| Task details |
Starting with the line containing "qui se passe à" and going on through the line containing "Regionsangaben", copy the data with "Ortsname" swapped for "Ortsbezeichnung" and everything else left as it is. Give only those lines, and leave the pictures out.

^^^^^^^^

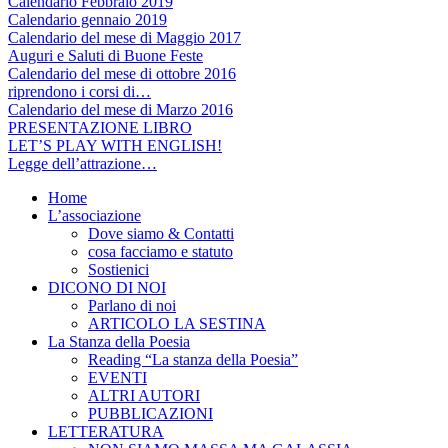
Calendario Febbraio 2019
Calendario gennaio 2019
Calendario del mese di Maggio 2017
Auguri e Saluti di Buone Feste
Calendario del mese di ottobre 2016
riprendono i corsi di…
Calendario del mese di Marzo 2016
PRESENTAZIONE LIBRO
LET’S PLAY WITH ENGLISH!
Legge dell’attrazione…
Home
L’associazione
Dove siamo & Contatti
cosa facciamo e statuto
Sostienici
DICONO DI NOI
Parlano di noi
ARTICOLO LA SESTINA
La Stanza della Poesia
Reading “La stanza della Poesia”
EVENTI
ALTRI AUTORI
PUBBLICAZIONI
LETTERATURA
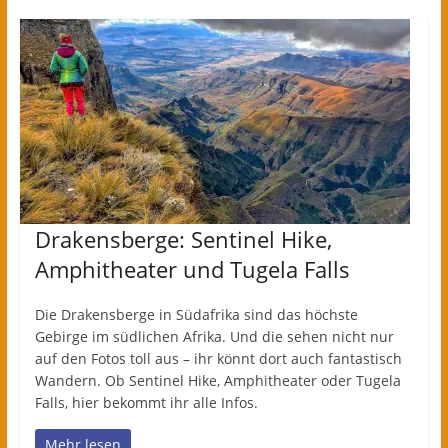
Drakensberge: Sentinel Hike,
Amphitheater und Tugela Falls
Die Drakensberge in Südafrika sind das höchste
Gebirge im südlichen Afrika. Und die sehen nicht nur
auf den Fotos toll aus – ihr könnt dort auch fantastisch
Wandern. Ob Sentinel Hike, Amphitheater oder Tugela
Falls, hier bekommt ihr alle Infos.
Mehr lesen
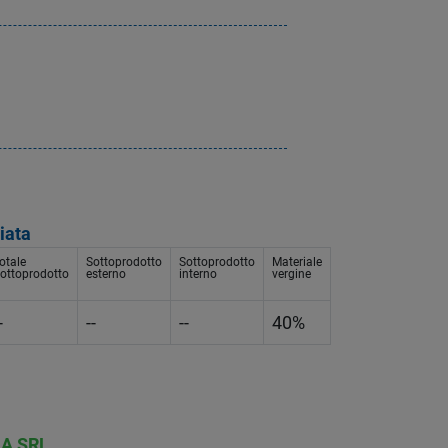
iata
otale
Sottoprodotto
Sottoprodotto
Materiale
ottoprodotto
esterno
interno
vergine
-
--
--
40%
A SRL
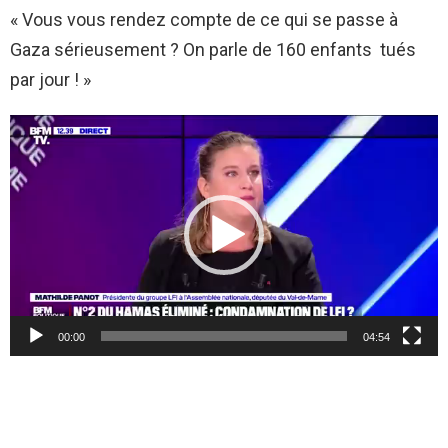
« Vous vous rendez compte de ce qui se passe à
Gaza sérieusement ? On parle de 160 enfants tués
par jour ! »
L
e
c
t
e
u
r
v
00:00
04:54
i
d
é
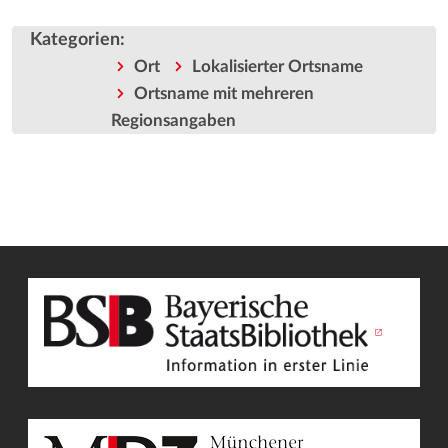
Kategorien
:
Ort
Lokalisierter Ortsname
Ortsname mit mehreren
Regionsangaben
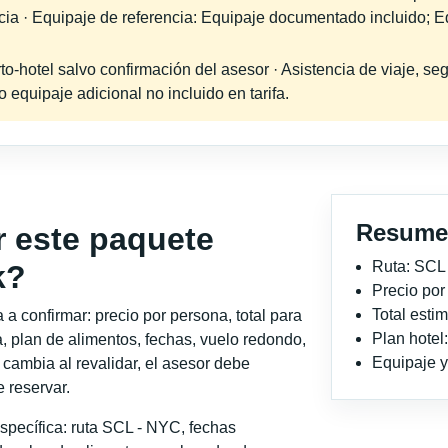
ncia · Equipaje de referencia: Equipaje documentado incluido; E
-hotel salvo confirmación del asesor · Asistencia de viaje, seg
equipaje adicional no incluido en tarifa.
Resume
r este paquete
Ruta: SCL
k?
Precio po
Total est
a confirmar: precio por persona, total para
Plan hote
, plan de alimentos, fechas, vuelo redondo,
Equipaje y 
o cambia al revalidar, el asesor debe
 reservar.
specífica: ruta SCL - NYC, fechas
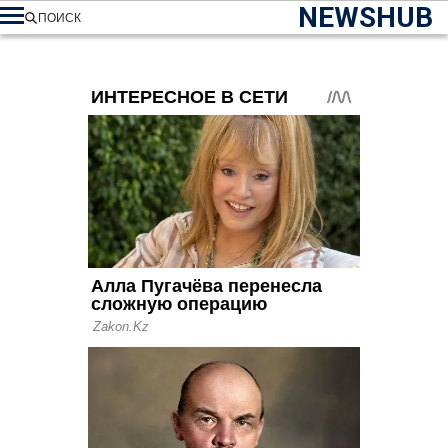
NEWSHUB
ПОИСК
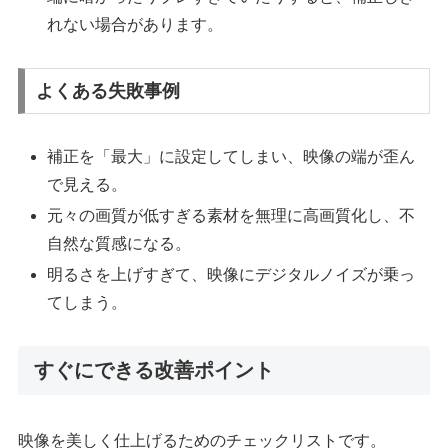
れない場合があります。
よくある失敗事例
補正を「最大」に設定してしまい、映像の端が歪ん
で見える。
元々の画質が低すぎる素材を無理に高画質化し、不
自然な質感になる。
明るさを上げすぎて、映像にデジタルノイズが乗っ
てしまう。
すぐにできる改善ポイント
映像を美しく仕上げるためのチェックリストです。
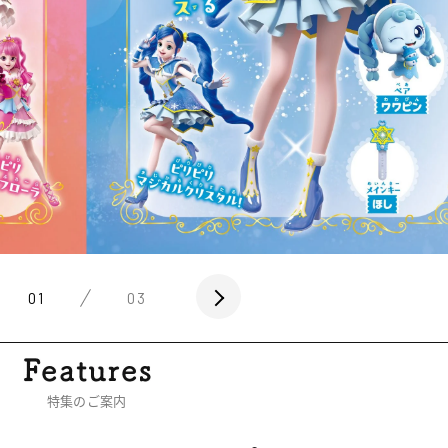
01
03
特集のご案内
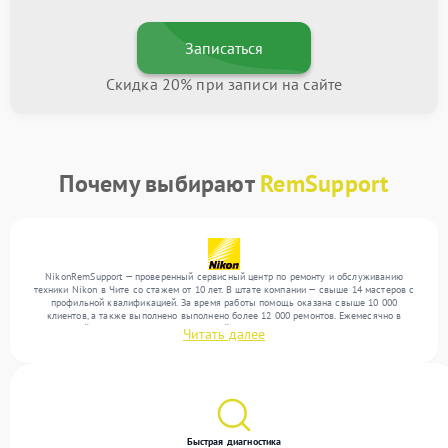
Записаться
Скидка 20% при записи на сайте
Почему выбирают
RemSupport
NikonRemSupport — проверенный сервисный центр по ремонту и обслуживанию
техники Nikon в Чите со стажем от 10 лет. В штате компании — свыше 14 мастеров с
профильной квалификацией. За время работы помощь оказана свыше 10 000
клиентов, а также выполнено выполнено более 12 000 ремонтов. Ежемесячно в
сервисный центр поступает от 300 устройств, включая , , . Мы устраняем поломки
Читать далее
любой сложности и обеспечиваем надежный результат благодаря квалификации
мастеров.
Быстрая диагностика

^^^^^^^^

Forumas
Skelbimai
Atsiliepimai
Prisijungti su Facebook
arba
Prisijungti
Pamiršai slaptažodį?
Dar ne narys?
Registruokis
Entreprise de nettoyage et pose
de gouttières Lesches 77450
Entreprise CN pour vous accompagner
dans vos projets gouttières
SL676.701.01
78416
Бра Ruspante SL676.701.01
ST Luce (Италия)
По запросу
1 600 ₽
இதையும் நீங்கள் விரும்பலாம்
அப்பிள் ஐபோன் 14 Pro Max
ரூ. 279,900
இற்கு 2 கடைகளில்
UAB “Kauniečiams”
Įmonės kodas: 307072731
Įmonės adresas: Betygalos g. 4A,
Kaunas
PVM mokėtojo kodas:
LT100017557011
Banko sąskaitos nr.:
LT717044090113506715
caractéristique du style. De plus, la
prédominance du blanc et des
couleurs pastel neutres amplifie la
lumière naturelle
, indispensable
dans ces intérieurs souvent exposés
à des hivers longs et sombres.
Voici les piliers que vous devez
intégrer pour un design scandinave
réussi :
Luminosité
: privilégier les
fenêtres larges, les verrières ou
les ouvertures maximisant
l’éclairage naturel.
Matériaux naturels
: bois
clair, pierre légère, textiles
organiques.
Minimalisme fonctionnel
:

^^^^^^^^

| Solved problem |
« Vous vous rendez compte de ce qui se passe à
Gaza sérieusement ? On parle de 160 enfants tués
par jour ! »
L
e
c
t
e
u
r
v
00:00
04:54
i
d
é
Kategorien
:
Ort
Lokalisierter Ortsbezeichnung
Ortsbezeichnung mit mehreren
Regionsangaben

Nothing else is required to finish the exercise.